Ce qui caractérise à première vue le « théosophisme », c’est l’emploi d’une terminologie sanskrite assez compliquée, dont les mots sont souvent pris dans un sens très différent de celui qu’ils ont en réalité, ce qui n’a rien d’étonnant, dès lors qu’ils ne servent qu’à recouvrir des conceptions essentiellement occidentales, et aussi éloignées que possible des idées hindoues. Ainsi, pour donner un exemple, le mot karma, qui signifie « action » comme nous l’avons déjà dit, est employé constamment dans le sens de « causalité », ce qui est plus qu’une inexactitude; ce qui est plus grave, c’est que cette causalité est conçue d’une façon toute spéciale, et que, par une fausse interprétation on arrive à la travestir en sanction morale. Nous nous sommes très suffisamment expliqué sur ce sujet pour qu’on se rende compte de toute la confusion de points de vue que suppose cette déformation, et encore, en la réduisant à l’essentiel, nous laissons de côté toutes les absurdités accessoires dont elle est entourée; quoi qu’il en soit, elle montre combien le « théosophisme » est pénétré de cette sentimentalité qui est spéciale aux Occidentaux, et d’ailleurs, pour voir jusqu’à il pousse le « moralisme » et le pseudo-mysticisme, il n’y a qu’à ouvrir l’un quelconque des ouvrages où ses conceptions sont exprimées; et même, quand on examine des ouvrages de plus en plus récents, on s’aperçoit que ces tendances vont en s’accentuant encore, peut-être parce que les chefs de l’organisation ont une mentalité toujours plus médiocre, mais peut-être aussi parce que cette orientation est vraiment celle qui répond le mieux au but qu’ils se proposent.
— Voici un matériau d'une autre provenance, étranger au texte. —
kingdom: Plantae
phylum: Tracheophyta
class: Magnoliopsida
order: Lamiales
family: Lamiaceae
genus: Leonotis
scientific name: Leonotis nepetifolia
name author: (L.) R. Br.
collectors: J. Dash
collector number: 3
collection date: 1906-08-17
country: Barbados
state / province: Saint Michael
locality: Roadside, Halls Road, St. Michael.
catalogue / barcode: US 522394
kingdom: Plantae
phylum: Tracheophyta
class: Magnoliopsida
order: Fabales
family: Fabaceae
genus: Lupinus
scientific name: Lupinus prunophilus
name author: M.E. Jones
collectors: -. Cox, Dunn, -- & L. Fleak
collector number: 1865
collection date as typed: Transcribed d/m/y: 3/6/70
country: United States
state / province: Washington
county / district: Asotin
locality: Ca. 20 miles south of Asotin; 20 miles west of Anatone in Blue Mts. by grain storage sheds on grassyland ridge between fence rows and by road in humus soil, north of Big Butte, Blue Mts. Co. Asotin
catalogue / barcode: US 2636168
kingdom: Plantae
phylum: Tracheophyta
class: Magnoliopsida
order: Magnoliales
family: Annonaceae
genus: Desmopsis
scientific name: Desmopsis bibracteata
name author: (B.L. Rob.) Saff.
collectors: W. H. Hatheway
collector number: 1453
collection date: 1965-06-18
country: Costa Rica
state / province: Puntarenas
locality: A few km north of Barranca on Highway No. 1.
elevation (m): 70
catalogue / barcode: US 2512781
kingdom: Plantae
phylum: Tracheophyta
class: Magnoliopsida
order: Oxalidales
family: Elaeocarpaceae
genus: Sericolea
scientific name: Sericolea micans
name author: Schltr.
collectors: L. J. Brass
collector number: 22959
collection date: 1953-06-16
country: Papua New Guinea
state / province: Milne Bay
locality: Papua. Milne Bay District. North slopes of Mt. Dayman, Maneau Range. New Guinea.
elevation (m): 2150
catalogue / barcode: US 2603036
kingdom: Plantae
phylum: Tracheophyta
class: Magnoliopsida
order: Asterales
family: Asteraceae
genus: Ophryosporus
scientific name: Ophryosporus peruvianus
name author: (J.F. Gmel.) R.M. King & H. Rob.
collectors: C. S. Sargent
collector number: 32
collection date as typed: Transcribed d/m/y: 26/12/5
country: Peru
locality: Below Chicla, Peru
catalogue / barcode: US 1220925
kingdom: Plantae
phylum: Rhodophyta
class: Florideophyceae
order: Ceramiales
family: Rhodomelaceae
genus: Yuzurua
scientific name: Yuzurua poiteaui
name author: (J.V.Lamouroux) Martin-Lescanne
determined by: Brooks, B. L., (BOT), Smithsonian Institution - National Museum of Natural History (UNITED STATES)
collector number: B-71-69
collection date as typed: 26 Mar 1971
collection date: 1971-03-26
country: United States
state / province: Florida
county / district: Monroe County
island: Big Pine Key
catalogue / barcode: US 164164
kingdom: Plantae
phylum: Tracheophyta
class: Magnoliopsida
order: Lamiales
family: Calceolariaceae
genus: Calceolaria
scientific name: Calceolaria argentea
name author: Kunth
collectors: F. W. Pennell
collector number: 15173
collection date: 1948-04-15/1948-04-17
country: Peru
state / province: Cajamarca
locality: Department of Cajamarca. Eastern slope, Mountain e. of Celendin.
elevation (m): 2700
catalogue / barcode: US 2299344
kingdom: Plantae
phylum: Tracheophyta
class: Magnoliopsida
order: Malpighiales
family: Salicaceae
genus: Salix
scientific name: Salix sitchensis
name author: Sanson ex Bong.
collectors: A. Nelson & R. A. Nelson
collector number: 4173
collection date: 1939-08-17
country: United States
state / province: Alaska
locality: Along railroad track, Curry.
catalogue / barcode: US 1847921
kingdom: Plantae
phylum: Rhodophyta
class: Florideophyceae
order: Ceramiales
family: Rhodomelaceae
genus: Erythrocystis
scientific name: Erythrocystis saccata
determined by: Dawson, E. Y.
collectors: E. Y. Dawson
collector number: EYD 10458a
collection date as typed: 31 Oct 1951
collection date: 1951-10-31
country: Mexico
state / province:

La seule raison d’être de la terminologie sanskrite, dans le « théosophisme », c’est de donner à ce qui lui tient lieu de doctrine, car nous ne pouvons consentir à appeler cela une doctrine, une apparence propre à faire illusion aux Occidentaux et à séduire certains d’entre eux, qui aiment l’exotisme dans la forme, mais qui, pour le fond, sont très heureux de retrouver là des conceptions et des aspirations conformes aux leurs, et qui seraient fort incapables de comprendre quoi que ce soit à des doctrines authentiquement orientales; cet état d’esprit, fréquent chez ce qu’on appelle les « gens du monde », est assez comparable à celui des philosophes qui éprouvent le besoin d’employer des mots extraordinaires et prétentieux pour exprimer des idées qui, en somme, ne diffèrent pas très profondément de celles du vulgaire.

(fragment de l’Introduction à l’étude des doctrines hindoues, Vega).